§ Tasks to perform
1. Copy the passage of the report excerpt that opens with the words containing "A note on completeness." and closes with "roughly 3,400 people.".
2. In one to three sentences, explain why the report excerpt flags certain places in the section titled "Where this disclosure is still developing."

Where you can find this report, and how often. Section 38533(c)(1) requires a covered entity to post the report on its own website by January 1, 2026, and every two years after that. This report is posted accordingly.
A note on completeness. Section 38533(b)(1)(B) allows a reporter that cannot yet make every recommended disclosure to report to the best of its ability, explain the gaps, and describe the steps it will take to close them. We rely on that provision in a few places and flag them plainly in the section titled “Where this disclosure is still developing.”
Reporting entity profile
Halloran Pacific Industries, Inc. designs and manufactures engineered components, industrial equipment, and packaging systems. The company is incorporated in Delaware, headquartered in California, and operates across several US states. FY2025 revenue was approximately $1.24 billion. The company employs roughly 3,400 people.

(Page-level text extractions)
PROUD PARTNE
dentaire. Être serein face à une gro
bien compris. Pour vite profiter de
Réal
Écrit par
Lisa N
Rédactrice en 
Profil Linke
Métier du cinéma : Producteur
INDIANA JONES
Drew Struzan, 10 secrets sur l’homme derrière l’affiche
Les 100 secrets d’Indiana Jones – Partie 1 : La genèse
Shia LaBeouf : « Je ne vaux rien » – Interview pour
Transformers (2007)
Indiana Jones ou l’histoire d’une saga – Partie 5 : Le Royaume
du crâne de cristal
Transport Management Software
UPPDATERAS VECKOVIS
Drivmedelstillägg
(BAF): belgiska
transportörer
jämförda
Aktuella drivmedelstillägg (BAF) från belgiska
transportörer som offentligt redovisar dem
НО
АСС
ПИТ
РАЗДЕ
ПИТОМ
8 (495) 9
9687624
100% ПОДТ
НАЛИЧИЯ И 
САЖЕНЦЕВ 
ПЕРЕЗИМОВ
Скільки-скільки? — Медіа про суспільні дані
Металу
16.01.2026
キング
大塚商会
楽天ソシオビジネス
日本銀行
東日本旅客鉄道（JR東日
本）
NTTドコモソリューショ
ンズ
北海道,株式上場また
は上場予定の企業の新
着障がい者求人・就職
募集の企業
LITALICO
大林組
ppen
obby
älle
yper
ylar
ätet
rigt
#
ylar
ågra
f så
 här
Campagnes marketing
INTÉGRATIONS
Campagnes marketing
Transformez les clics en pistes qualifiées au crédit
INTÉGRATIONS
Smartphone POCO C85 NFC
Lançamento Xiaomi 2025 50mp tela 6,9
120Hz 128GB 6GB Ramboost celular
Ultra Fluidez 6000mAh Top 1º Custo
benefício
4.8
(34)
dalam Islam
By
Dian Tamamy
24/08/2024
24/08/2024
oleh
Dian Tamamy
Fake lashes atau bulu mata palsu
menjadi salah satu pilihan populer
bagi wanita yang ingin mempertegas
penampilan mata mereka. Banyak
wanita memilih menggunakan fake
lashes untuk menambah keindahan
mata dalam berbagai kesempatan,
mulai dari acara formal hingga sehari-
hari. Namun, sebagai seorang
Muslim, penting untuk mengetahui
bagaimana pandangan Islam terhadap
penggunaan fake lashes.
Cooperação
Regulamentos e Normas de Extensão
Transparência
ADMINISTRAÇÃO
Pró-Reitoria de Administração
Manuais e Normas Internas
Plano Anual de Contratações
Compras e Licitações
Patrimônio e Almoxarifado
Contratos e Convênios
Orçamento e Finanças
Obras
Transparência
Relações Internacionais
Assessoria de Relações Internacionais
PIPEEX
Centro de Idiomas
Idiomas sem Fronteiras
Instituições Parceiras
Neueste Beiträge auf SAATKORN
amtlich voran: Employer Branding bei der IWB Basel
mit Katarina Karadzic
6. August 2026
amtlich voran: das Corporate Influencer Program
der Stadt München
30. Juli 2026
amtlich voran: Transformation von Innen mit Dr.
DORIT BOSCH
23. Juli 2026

§ Answers by item number
1.
A note on completeness. Section 38533(b)(1)(B) allows a reporter that cannot yet make every recommended disclosure to report to the best of its ability, explain the gaps, and describe the steps it will take to close them. We rely on that provision in a few places and flag them plainly in the section titled “Where this disclosure is still developing.”
Reporting entity profile
Halloran Pacific Industries, Inc. designs and manufactures engineered components, industrial equipment, and packaging systems. The company is incorporated in Delaware, headquartered in California, and operates across several US states. FY2025 revenue was approximately $1.24 billion. The company employs roughly 3,400 people.

2. The report relies in a few places on Section 38533(b)(1)(B). That provision allows a reporter that cannot yet make every recommended disclosure to report to the best of its ability, as long as it explains the gaps and describes the steps it will take to close them. The report flags those places plainly in that section.